Job item:
Search the entries below for the word "disposing" and copy every line where it appears.

Raw data:
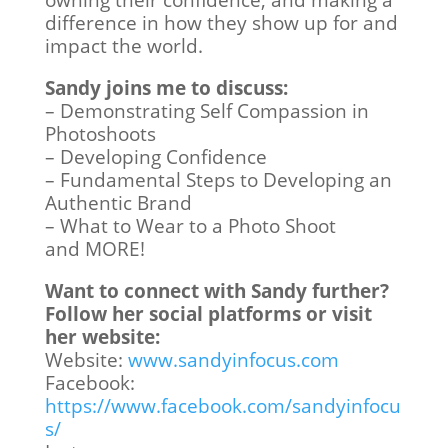
owning their confidence, and making a
difference in how they show up for and
impact the world.
Sandy joins me to discuss:
– Demonstrating Self Compassion in
Photoshoots
– Developing Confidence
– Fundamental Steps to Developing an
Authentic Brand
– What to Wear to a Photo Shoot
and MORE!
Want to connect with Sandy further?
Follow her social platforms or visit
her website:
Website:
www.sandyinfocus.com
Facebook:
https://www.facebook.com/sandyinfocu
s/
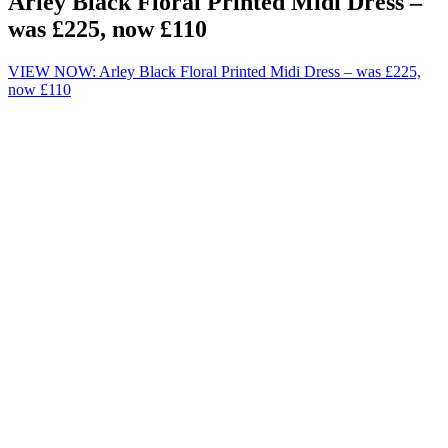
Arley Black Floral Printed Midi Dress –
was £225, now £110
VIEW NOW: Arley Black Floral Printed Midi Dress – was £225,
now £110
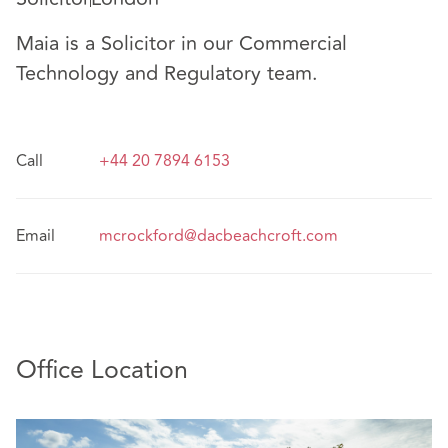
Maia is a Solicitor in our Commercial
Technology and Regulatory team.
Call
+44 20 7894 6153
Email
mcrockford@dacbeachcroft.com
Office Location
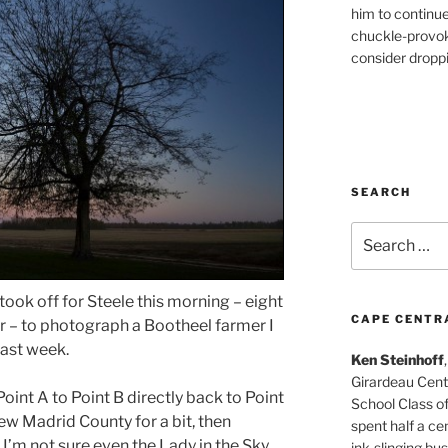
him to continu
chuckle-provok
consider droppin
SEARCH
Search
for:
took off for Steele this morning – eight
CAPE CENTR
r – to photograph a Bootheel farmer I
ast week.
Ken Steinhoff
Girardeau Cent
oint A to Point B directly back to Point
School Class o
w Madrid County for a bit, then
spent half a cen
I’m not sure even the Lady in the Sky
ink-slinging bus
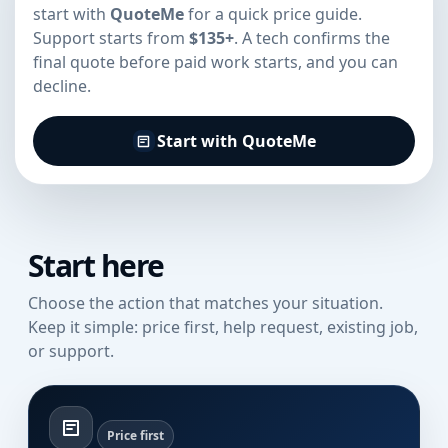
start with
QuoteMe
for a quick price guide.
Support starts from
$135+
. A tech confirms the
final quote before paid work starts, and you can
decline.
Start with QuoteMe
Start here
Choose the action that matches your situation.
Keep it simple: price first, help request, existing job,
or support.
Price first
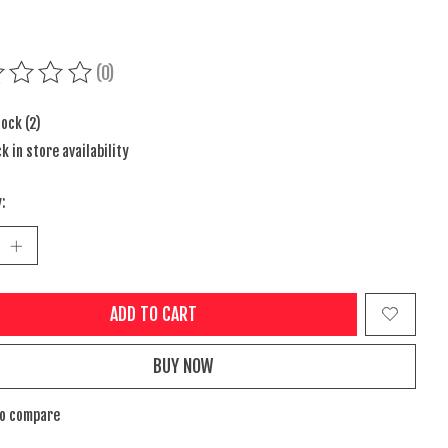
(0)
ing of this product is
0
out of 5
tock (2)
k in store availability
:
ADD TO CART
BUY NOW
to compare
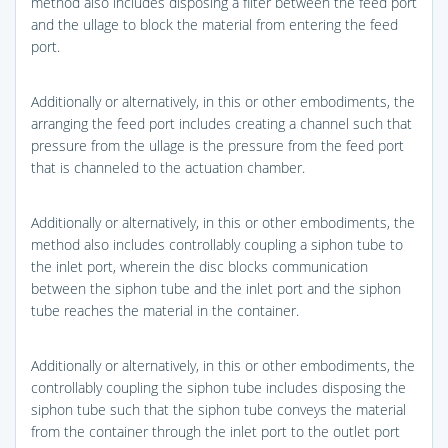
method also includes disposing a filter between the feed port
and the ullage to block the material from entering the feed
port.
Additionally or alternatively, in this or other embodiments, the
arranging the feed port includes creating a channel such that
pressure from the ullage is the pressure from the feed port
that is channeled to the actuation chamber.
Additionally or alternatively, in this or other embodiments, the
method also includes controllably coupling a siphon tube to
the inlet port, wherein the disc blocks communication
between the siphon tube and the inlet port and the siphon
tube reaches the material in the container.
Additionally or alternatively, in this or other embodiments, the
controllably coupling the siphon tube includes disposing the
siphon tube such that the siphon tube conveys the material
from the container through the inlet port to the outlet port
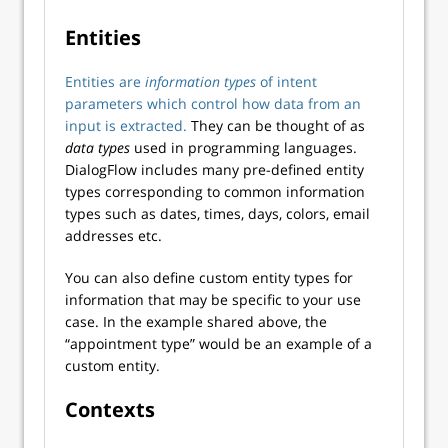
Entities
Entities are
information types
of intent
parameters which control how data from an
input is extracted.
They can be thought of as
data types
used in programming languages.
DialogFlow includes many pre-defined entity
types corresponding to common information
types such as dates, times, days, colors, email
addresses etc.
You can also define custom entity types for
information that may be specific to your use
case. In the example shared above, the
“appointment type” would be an example of a
custom entity.
Contexts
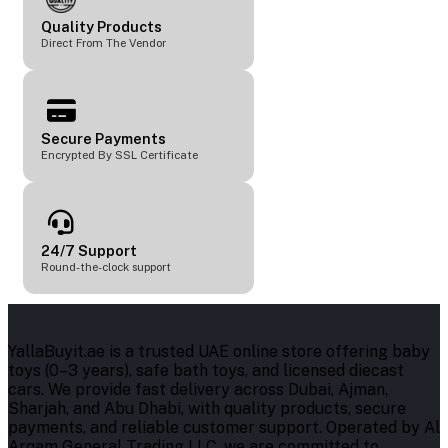
Quality Products
Direct From The Vendor
Secure Payments
Encrypted By SSL Certificate
24/7 Support
Round-the-clock support
YallaBuyit.ae is a trusted UAE online store offering baby
toys (0–3 years), safe bath toys, and licensed diecast
cars. We provide fast delivery across Dubai, Ajman,
Sharjah, and Abu Dhabi, with quality products, secure
payments, and reliable customer support. Operated by Al
Arqam General Trading LLC, we are committed to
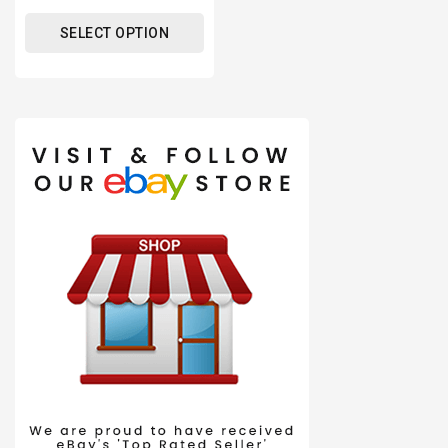
price
SELECT OPTION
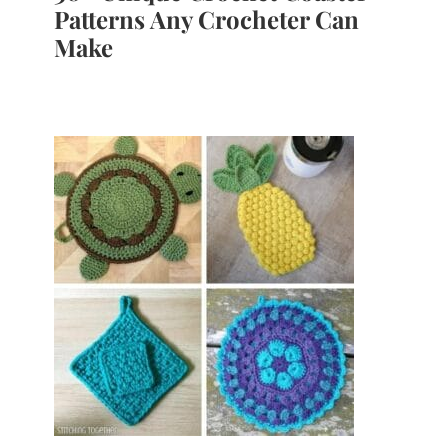
Patterns Any Crocheter Can
Make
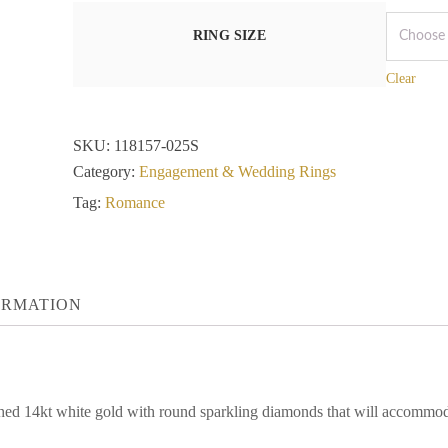
RING SIZE
Clear
SKU:
118157-025S
Category:
Engagement & Wedding Rings
Tag:
Romance
ORMATION
ished 14kt white gold with round sparkling diamonds that will accommod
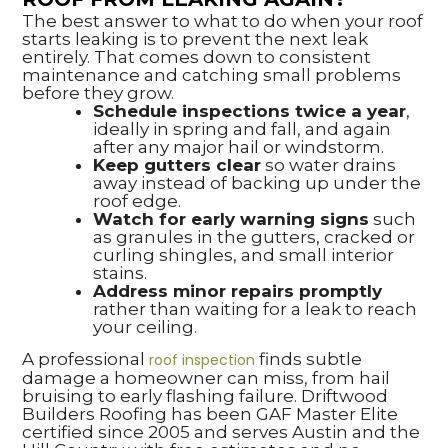
The best answer to what to do when your roof
starts leaking is to prevent the next leak
entirely. That comes down to consistent
maintenance and catching small problems
before they grow.
Schedule inspections twice a year
,
ideally in spring and fall, and again
after any major hail or windstorm.
Keep gutters clear
so water drains
away instead of backing up under the
roof edge.
Watch for early warning signs
such
as granules in the gutters, cracked or
curling shingles, and small interior
stains.
Address minor repairs promptly
rather than waiting for a leak to reach
your ceiling.
A professional
finds subtle
roof inspection
damage a homeowner can miss, from hail
bruising to early flashing failure. Driftwood
Builders Roofing has been GAF Master Elite
certified since 2005 and serves Austin and the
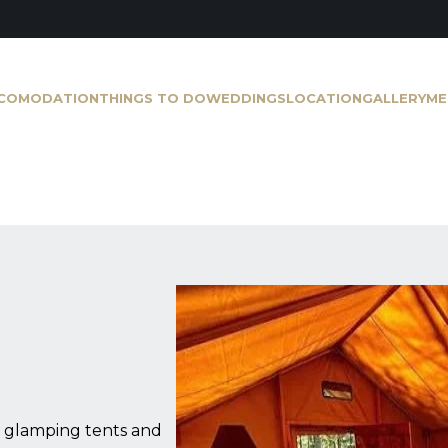
COMODATION
THINGS TO DO
WEDDINGS
LOCATION
GALLERY
ME
ur glamping tents and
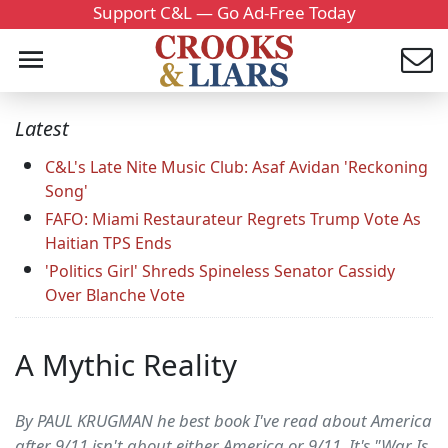
Support C&L — Go Ad-Free Today
Latest
C&L's Late Nite Music Club: Asaf Avidan 'Reckoning
Song'
FAFO: Miami Restaurateur Regrets Trump Vote As
Haitian TPS Ends
'Politics Girl' Shreds Spineless Senator Cassidy
Over Blanche Vote
A Mythic Reality
By PAUL KRUGMAN he best book I've read about America
after 9/11 isn't about either America or 9/11. It's "War Is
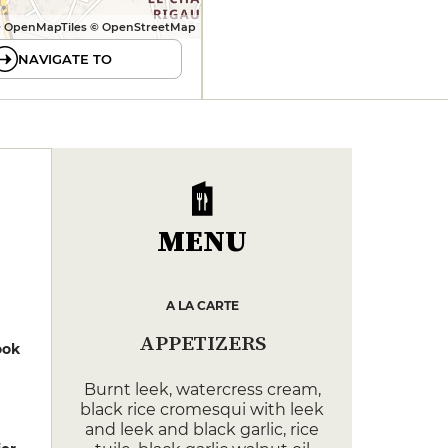
 OpenMapTiles © OpenStreetMap
NAVIGATE TO
MENU
A LA CARTE
APPETIZERS
ook
Burnt leek, watercress cream,
black rice cromesqui with leek
and leek and black garlic, rice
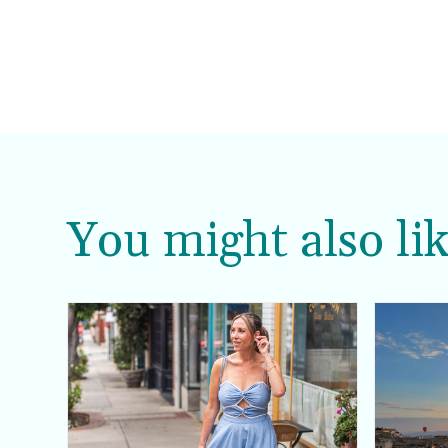
You might also lik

Problem solution:
method also includes disposing a filter between the feed port
controllably coupling the siphon tube includes disposing the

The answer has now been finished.